While the options for governing boards are numerous, directors can quickly take four steps that will make an immeasurable and positive impact.
The NightDragon and Diligent Institute survey uncovered a “significant gap in expertise and education at the board level.” Simply put, too many boards are not cyber savvy.
For too long, cybersecurity strategy was left to the CISO and the CISO alone. While network security is a complicated and constantly evolving matter, directors don’t need a computer science degree or deep technical expertise. What they need is a working knowledge that equips them to ensure their organization has the latest policies and protocols to protect sensitive information.
At minimum, boards should require consistent briefings on what network security improvements are completed, underway or planned. The same goes for reports on trends and best practices in their specific industry.
Trend Micro’s August report quantifies a spike in cyber attacks during the first half of 2023 with no sign of slowing for the remainder of the year. The disturbing numbers are all the proof directors need to grow their cyber sophistication.
Establish a Cybersecurity Committee
While all directors should have a baseline of cyber knowledge, boards should create a cybersecurity committee like those for corporate governance, compensation or audit.
The committee is charged with assessing the organization’s risk profile and decision-making based on its findings. Its first order of business is ensuring a robust cybersecurity policy with guidelines and requirements that reduce the organization’s vulnerability. Other responsibilities include determining needed resources and overseeing development of incident response plans, including how the organization communicates with customers and stakeholders in the aftermath of an incident.
Committee members should also look at staffing within IT departments. The well-documented cyber workforce shortage exists across all skill levels. Directors are wise to create an organizational culture where cyber is recognized as a top priority, thereby enhancing the recruitment and retention of cyber professionals.
Require Employee Training
Insider threats cause around 60 percent of cyber incidents, according to most estimates.

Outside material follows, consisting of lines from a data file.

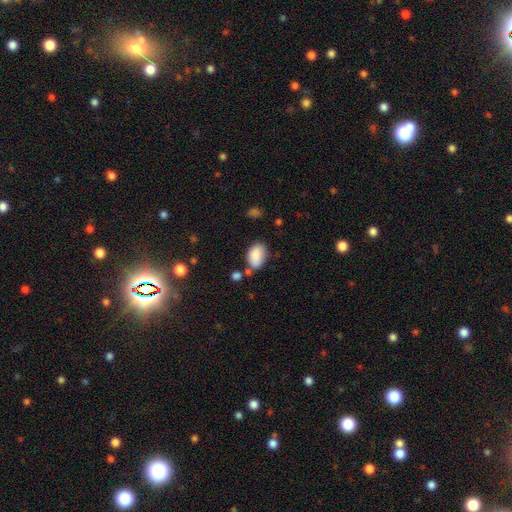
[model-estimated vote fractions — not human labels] Smooth or featured?
  - smooth: 86% *
  - star or artifact: 7%
  - featured or disk: 6%
How rounded?
  - in between: 88% *
  - round: 11%
  - cigar-shaped: 1%
Merging?
  - none: 63% *
  - minor disturbance: 22%
  - merger: 10%
  - major disturbance: 5%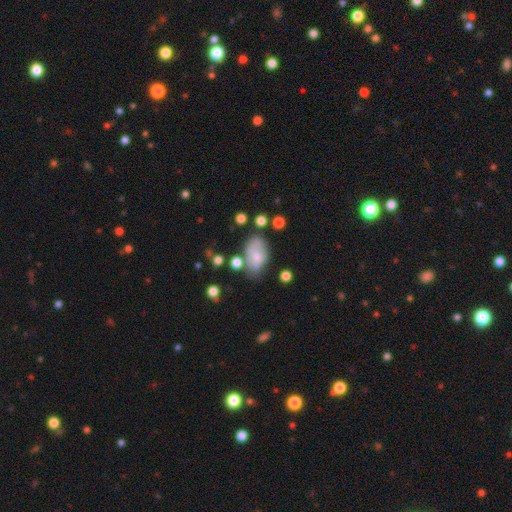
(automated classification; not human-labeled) A smooth galaxy with no disk features (66%) that is in between round and cigar-shaped (89%). Merging: none (49%).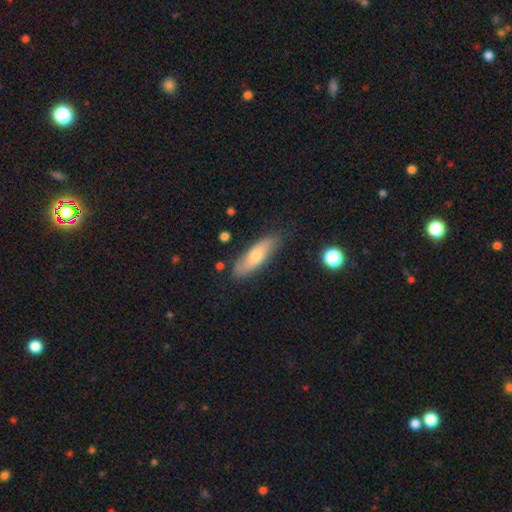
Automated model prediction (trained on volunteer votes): Q: Smooth or featured?
A: smooth (60%); runner-up: featured or disk (33%)
Q: How rounded?
A: in between (50%); runner-up: cigar-shaped (48%)
Q: Merging?
A: none (77%); runner-up: minor disturbance (17%)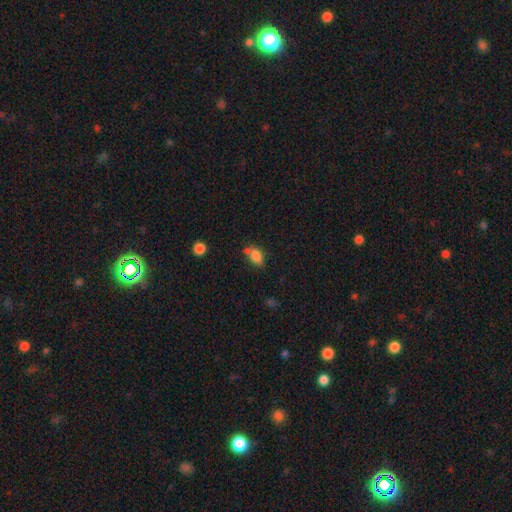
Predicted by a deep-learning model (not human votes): A smooth galaxy with no disk features (79%) that is in between round and cigar-shaped (83%).

Vote fractions:
- Smooth or featured? smooth: 79% / featured or disk: 10% / star or artifact: 10%
- How rounded? in between: 83% / round: 14% / cigar-shaped: 3%
- Merging? none: 49% / minor disturbance: 26% / merger: 17% / major disturbance: 9%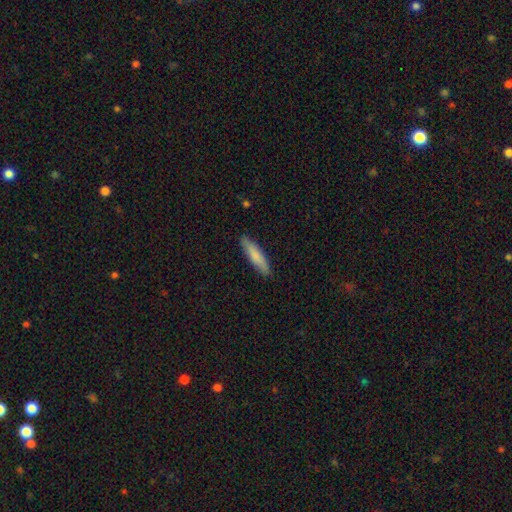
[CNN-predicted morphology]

An insider is anyone with authorized access to the organization’s network who compromises that network either through malicious intent or human error.
In just one example, Mailchimp customer accounts were exposed last year after an employee fell prey to a social engineering attack. Mailchimp suffered more reputationally than it did financially, all because of a mistake that could have been prevented through forward-looking cybersecurity training.
According to a June report from Fortinet, an overwhelming majority of leaders say their organization provides cyber hygiene training, but 50 percent say their employees don’t have the cyber knowledge they need. The report suggests current training programs are not as effective or comprehensive as they should be.
The typical IT department is not positioned within their organization to stipulate participation in rigorous, frequent training focused on the latest threats. Governing boards, however, can and should ensure these programs are prioritized and required.
Ask Hard Questions
There’s nothing like requests from directors to motivate action within an organization! Among other questions, they should inquire about network security improvements, cost for the company if fully offline for a day, how cyber threats are detected and what impact recent events in Israel and Gaza have on the organization’s overall risk profile.
Cybersecurity is a board-level priority. Directors who take cyber risk seriously are protecting their company or organization, financially and reputationally.